*** INFORMATION SHOWN Section Begins ***

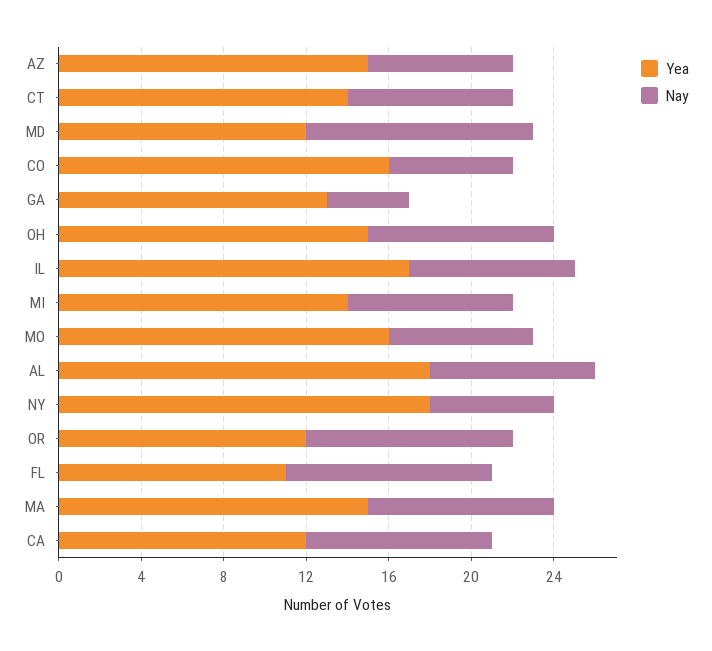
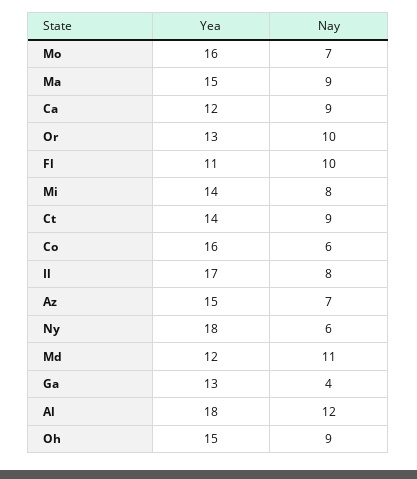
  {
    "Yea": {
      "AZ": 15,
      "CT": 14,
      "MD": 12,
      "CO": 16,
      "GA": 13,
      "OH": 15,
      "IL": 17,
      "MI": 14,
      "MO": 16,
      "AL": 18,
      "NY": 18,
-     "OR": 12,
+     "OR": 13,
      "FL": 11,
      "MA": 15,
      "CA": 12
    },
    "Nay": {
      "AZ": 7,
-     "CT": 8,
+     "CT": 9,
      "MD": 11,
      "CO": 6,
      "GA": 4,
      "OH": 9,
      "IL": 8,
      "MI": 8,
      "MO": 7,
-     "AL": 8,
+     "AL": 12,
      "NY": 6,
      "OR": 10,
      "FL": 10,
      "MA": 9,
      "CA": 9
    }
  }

*** INFORMATION SHOWN Section Ends ***

INSTRUCTION:
Print all of the entries word for word. Omit the pictures they contain.

RESULT BELOW:
  {
    "Yea": {
      "AZ": 15,
      "CT": 14,
      "MD": 12,
      "CO": 16,
      "GA": 13,
      "OH": 15,
      "IL": 17,
      "MI": 14,
      "MO": 16,
      "AL": 18,
      "NY": 18,
-     "OR": 12,
+     "OR": 13,
      "FL": 11,
      "MA": 15,
      "CA": 12
    },
    "Nay": {
      "AZ": 7,
-     "CT": 8,
+     "CT": 9,
      "MD": 11,
      "CO": 6,
      "GA": 4,
      "OH": 9,
      "IL": 8,
      "MI": 8,
      "MO": 7,
-     "AL": 8,
+     "AL": 12,
      "NY": 6,
      "OR": 10,
      "FL": 10,
      "MA": 9,
      "CA": 9
    }
  }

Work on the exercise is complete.